> [Work task]: Please transcribe the data exactly as shown, skipping the images.

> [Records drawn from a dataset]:
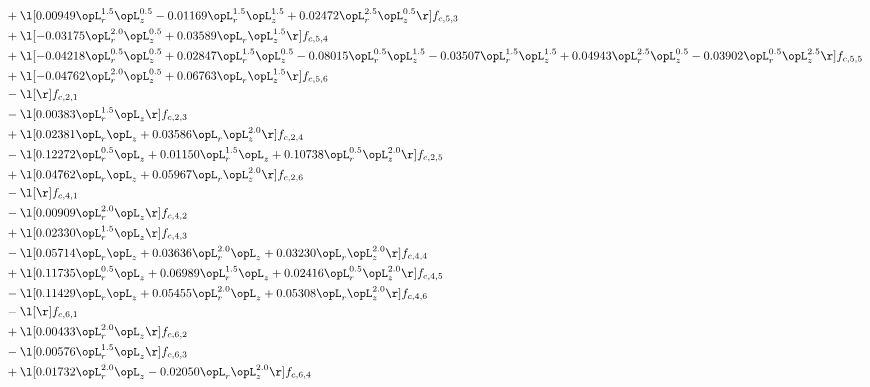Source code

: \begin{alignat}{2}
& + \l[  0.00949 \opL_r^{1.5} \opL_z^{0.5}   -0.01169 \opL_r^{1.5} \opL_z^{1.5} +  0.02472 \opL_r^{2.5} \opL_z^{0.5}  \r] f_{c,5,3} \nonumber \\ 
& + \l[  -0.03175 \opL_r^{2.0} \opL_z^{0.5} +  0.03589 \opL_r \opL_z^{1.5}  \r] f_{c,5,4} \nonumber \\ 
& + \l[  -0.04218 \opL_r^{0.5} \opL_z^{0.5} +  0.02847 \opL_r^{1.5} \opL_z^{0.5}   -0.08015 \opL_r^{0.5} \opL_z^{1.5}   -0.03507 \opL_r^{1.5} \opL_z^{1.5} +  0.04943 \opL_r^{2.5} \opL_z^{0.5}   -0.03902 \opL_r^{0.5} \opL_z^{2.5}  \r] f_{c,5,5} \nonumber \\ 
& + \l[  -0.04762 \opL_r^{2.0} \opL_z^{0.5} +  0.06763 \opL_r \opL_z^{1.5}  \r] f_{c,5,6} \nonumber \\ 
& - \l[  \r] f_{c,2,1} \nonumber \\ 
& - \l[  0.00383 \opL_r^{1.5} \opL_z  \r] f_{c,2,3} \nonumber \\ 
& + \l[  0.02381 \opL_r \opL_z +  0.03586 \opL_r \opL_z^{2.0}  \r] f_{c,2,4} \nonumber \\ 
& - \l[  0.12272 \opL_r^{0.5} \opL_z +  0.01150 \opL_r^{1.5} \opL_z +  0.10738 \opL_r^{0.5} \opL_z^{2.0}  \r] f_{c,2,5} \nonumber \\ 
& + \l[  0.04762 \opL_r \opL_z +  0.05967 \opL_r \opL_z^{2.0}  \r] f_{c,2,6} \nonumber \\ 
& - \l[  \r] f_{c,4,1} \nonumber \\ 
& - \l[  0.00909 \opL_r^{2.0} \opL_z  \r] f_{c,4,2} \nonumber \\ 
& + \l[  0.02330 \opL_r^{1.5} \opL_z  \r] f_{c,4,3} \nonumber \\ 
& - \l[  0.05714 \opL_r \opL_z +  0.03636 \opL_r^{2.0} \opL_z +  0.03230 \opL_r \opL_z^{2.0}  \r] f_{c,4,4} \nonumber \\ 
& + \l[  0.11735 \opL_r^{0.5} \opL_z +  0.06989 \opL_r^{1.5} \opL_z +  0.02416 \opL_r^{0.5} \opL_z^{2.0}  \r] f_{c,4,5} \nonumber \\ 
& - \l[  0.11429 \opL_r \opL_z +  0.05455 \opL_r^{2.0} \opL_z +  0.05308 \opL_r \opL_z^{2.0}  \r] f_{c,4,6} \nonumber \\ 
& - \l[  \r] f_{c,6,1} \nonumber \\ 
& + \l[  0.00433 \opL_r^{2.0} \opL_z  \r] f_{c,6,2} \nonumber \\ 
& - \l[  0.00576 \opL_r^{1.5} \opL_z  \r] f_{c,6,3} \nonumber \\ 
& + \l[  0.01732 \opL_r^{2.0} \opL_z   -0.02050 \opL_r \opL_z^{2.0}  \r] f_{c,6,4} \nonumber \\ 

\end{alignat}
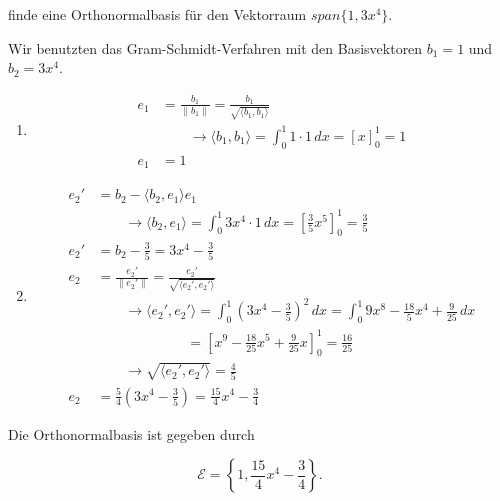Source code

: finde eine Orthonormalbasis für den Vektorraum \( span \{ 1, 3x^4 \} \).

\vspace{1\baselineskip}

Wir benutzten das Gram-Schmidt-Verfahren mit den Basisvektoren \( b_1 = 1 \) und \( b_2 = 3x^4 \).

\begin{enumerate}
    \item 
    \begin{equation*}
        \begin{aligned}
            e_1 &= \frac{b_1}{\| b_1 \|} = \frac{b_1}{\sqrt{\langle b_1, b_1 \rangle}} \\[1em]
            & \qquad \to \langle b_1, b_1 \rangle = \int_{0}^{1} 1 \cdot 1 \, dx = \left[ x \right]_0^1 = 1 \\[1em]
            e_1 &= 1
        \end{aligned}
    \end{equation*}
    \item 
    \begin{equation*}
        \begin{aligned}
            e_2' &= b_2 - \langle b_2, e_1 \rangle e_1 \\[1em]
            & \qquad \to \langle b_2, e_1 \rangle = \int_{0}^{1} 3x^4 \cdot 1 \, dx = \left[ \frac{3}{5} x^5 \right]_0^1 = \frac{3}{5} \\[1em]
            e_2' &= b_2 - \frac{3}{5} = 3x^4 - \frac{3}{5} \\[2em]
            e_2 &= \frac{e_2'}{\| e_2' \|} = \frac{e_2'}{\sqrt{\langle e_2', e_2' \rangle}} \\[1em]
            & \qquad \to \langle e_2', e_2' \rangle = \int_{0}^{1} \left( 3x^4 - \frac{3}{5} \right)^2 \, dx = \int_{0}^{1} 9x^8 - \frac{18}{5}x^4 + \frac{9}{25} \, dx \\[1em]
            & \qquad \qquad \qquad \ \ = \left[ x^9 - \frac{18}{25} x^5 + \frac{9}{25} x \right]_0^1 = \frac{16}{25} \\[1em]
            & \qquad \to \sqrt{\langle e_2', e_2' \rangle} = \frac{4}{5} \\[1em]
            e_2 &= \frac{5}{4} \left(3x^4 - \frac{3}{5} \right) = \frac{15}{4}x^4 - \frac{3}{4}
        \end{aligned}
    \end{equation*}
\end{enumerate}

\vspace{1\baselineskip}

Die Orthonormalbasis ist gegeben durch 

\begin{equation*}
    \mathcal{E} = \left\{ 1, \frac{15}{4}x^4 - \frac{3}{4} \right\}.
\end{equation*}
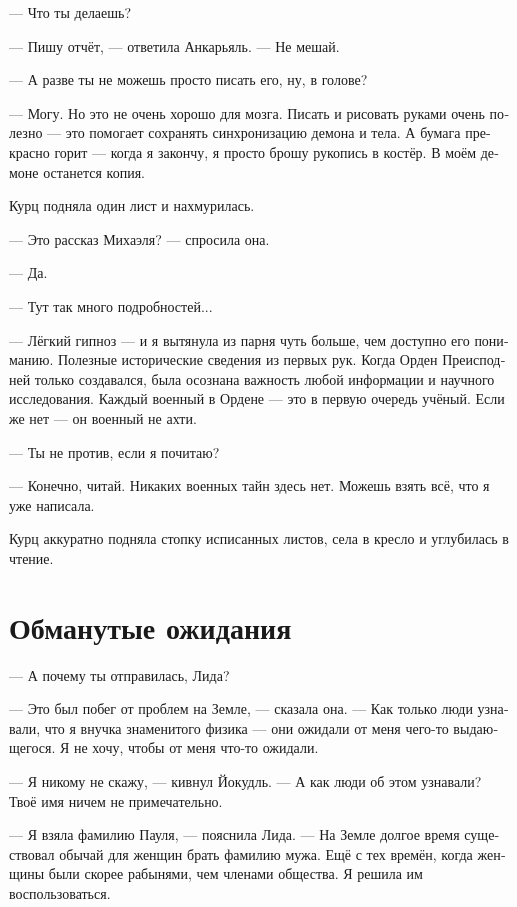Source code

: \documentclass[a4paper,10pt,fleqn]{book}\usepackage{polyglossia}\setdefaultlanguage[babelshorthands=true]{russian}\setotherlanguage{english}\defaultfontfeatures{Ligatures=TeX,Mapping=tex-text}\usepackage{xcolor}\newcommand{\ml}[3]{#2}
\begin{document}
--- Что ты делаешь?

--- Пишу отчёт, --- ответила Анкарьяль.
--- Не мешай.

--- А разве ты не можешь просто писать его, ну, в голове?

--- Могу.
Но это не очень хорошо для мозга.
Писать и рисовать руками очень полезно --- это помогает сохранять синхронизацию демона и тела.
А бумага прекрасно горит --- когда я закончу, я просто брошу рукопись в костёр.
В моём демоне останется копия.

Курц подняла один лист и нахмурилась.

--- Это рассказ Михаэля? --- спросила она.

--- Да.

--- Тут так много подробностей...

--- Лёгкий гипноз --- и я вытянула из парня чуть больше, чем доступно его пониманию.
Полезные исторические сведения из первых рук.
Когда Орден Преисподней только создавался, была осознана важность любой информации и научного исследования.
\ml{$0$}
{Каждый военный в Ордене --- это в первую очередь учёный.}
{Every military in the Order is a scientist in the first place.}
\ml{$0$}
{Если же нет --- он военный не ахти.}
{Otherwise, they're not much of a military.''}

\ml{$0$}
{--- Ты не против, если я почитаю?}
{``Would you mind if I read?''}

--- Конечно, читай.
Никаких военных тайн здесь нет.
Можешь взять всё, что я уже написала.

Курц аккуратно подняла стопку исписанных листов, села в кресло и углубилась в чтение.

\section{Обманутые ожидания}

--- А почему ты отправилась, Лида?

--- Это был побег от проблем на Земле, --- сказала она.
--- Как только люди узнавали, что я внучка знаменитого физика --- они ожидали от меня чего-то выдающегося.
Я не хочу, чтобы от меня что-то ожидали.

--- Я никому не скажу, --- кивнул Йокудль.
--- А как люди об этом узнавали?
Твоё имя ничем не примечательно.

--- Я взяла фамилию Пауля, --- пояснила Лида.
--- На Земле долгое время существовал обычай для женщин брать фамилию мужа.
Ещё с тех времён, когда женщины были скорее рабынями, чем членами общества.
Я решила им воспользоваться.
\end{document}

> [Answer box]:
Source code

: \begin{alignat}{2}
& + \l[  0.00949 \opL_r^{1.5} \opL_z^{0.5}   -0.01169 \opL_r^{1.5} \opL_z^{1.5} +  0.02472 \opL_r^{2.5} \opL_z^{0.5}  \r] f_{c,5,3} \nonumber \\ 
& + \l[  -0.03175 \opL_r^{2.0} \opL_z^{0.5} +  0.03589 \opL_r \opL_z^{1.5}  \r] f_{c,5,4} \nonumber \\ 
& + \l[  -0.04218 \opL_r^{0.5} \opL_z^{0.5} +  0.02847 \opL_r^{1.5} \opL_z^{0.5}   -0.08015 \opL_r^{0.5} \opL_z^{1.5}   -0.03507 \opL_r^{1.5} \opL_z^{1.5} +  0.04943 \opL_r^{2.5} \opL_z^{0.5}   -0.03902 \opL_r^{0.5} \opL_z^{2.5}  \r] f_{c,5,5} \nonumber \\ 
& + \l[  -0.04762 \opL_r^{2.0} \opL_z^{0.5} +  0.06763 \opL_r \opL_z^{1.5}  \r] f_{c,5,6} \nonumber \\ 
& - \l[  \r] f_{c,2,1} \nonumber \\ 
& - \l[  0.00383 \opL_r^{1.5} \opL_z  \r] f_{c,2,3} \nonumber \\ 
& + \l[  0.02381 \opL_r \opL_z +  0.03586 \opL_r \opL_z^{2.0}  \r] f_{c,2,4} \nonumber \\ 
& - \l[  0.12272 \opL_r^{0.5} \opL_z +  0.01150 \opL_r^{1.5} \opL_z +  0.10738 \opL_r^{0.5} \opL_z^{2.0}  \r] f_{c,2,5} \nonumber \\ 
& + \l[  0.04762 \opL_r \opL_z +  0.05967 \opL_r \opL_z^{2.0}  \r] f_{c,2,6} \nonumber \\ 
& - \l[  \r] f_{c,4,1} \nonumber \\ 
& - \l[  0.00909 \opL_r^{2.0} \opL_z  \r] f_{c,4,2} \nonumber \\ 
& + \l[  0.02330 \opL_r^{1.5} \opL_z  \r] f_{c,4,3} \nonumber \\ 
& - \l[  0.05714 \opL_r \opL_z +  0.03636 \opL_r^{2.0} \opL_z +  0.03230 \opL_r \opL_z^{2.0}  \r] f_{c,4,4} \nonumber \\ 
& + \l[  0.11735 \opL_r^{0.5} \opL_z +  0.06989 \opL_r^{1.5} \opL_z +  0.02416 \opL_r^{0.5} \opL_z^{2.0}  \r] f_{c,4,5} \nonumber \\ 
& - \l[  0.11429 \opL_r \opL_z +  0.05455 \opL_r^{2.0} \opL_z +  0.05308 \opL_r \opL_z^{2.0}  \r] f_{c,4,6} \nonumber \\ 
& - \l[  \r] f_{c,6,1} \nonumber \\ 
& + \l[  0.00433 \opL_r^{2.0} \opL_z  \r] f_{c,6,2} \nonumber \\ 
& - \l[  0.00576 \opL_r^{1.5} \opL_z  \r] f_{c,6,3} \nonumber \\ 
& + \l[  0.01732 \opL_r^{2.0} \opL_z   -0.02050 \opL_r \opL_z^{2.0}  \r] f_{c,6,4} \nonumber \\ 

\end{alignat}
Source code

: finde eine Orthonormalbasis für den Vektorraum \( span \{ 1, 3x^4 \} \).

\vspace{1\baselineskip}

Wir benutzten das Gram-Schmidt-Verfahren mit den Basisvektoren \( b_1 = 1 \) und \( b_2 = 3x^4 \).

\begin{enumerate}
    \item 
    \begin{equation*}
        \begin{aligned}
            e_1 &= \frac{b_1}{\| b_1 \|} = \frac{b_1}{\sqrt{\langle b_1, b_1 \rangle}} \\[1em]
            & \qquad \to \langle b_1, b_1 \rangle = \int_{0}^{1} 1 \cdot 1 \, dx = \left[ x \right]_0^1 = 1 \\[1em]
            e_1 &= 1
        \end{aligned}
    \end{equation*}
    \item 
    \begin{equation*}
        \begin{aligned}
            e_2' &= b_2 - \langle b_2, e_1 \rangle e_1 \\[1em]
            & \qquad \to \langle b_2, e_1 \rangle = \int_{0}^{1} 3x^4 \cdot 1 \, dx = \left[ \frac{3}{5} x^5 \right]_0^1 = \frac{3}{5} \\[1em]
            e_2' &= b_2 - \frac{3}{5} = 3x^4 - \frac{3}{5} \\[2em]
            e_2 &= \frac{e_2'}{\| e_2' \|} = \frac{e_2'}{\sqrt{\langle e_2', e_2' \rangle}} \\[1em]
            & \qquad \to \langle e_2', e_2' \rangle = \int_{0}^{1} \left( 3x^4 - \frac{3}{5} \right)^2 \, dx = \int_{0}^{1} 9x^8 - \frac{18}{5}x^4 + \frac{9}{25} \, dx \\[1em]
            & \qquad \qquad \qquad \ \ = \left[ x^9 - \frac{18}{25} x^5 + \frac{9}{25} x \right]_0^1 = \frac{16}{25} \\[1em]
            & \qquad \to \sqrt{\langle e_2', e_2' \rangle} = \frac{4}{5} \\[1em]
            e_2 &= \frac{5}{4} \left(3x^4 - \frac{3}{5} \right) = \frac{15}{4}x^4 - \frac{3}{4}
        \end{aligned}
    \end{equation*}
\end{enumerate}

\vspace{1\baselineskip}

Die Orthonormalbasis ist gegeben durch 

\begin{equation*}
    \mathcal{E} = \left\{ 1, \frac{15}{4}x^4 - \frac{3}{4} \right\}.
\end{equation*}
Source code

: \documentclass[a4paper,10pt,fleqn]{book}\usepackage{polyglossia}\setdefaultlanguage[babelshorthands=true]{russian}\setotherlanguage{english}\defaultfontfeatures{Ligatures=TeX,Mapping=tex-text}\usepackage{xcolor}\newcommand{\ml}[3]{#2}
\begin{document}
--- Что ты делаешь?

--- Пишу отчёт, --- ответила Анкарьяль.
--- Не мешай.

--- А разве ты не можешь просто писать его, ну, в голове?

--- Могу.
Но это не очень хорошо для мозга.
Писать и рисовать руками очень полезно --- это помогает сохранять синхронизацию демона и тела.
А бумага прекрасно горит --- когда я закончу, я просто брошу рукопись в костёр.
В моём демоне останется копия.

Курц подняла один лист и нахмурилась.

--- Это рассказ Михаэля? --- спросила она.

--- Да.

--- Тут так много подробностей...

--- Лёгкий гипноз --- и я вытянула из парня чуть больше, чем доступно его пониманию.
Полезные исторические сведения из первых рук.
Когда Орден Преисподней только создавался, была осознана важность любой информации и научного исследования.
\ml{$0$}
{Каждый военный в Ордене --- это в первую очередь учёный.}
{Every military in the Order is a scientist in the first place.}
\ml{$0$}
{Если же нет --- он военный не ахти.}
{Otherwise, they're not much of a military.''}

\ml{$0$}
{--- Ты не против, если я почитаю?}
{``Would you mind if I read?''}

--- Конечно, читай.
Никаких военных тайн здесь нет.
Можешь взять всё, что я уже написала.

Курц аккуратно подняла стопку исписанных листов, села в кресло и углубилась в чтение.

\section{Обманутые ожидания}

--- А почему ты отправилась, Лида?

--- Это был побег от проблем на Земле, --- сказала она.
--- Как только люди узнавали, что я внучка знаменитого физика --- они ожидали от меня чего-то выдающегося.
Я не хочу, чтобы от меня что-то ожидали.

--- Я никому не скажу, --- кивнул Йокудль.
--- А как люди об этом узнавали?
Твоё имя ничем не примечательно.

--- Я взяла фамилию Пауля, --- пояснила Лида.
--- На Земле долгое время существовал обычай для женщин брать фамилию мужа.
Ещё с тех времён, когда женщины были скорее рабынями, чем членами общества.
Я решила им воспользоваться.
\end{document}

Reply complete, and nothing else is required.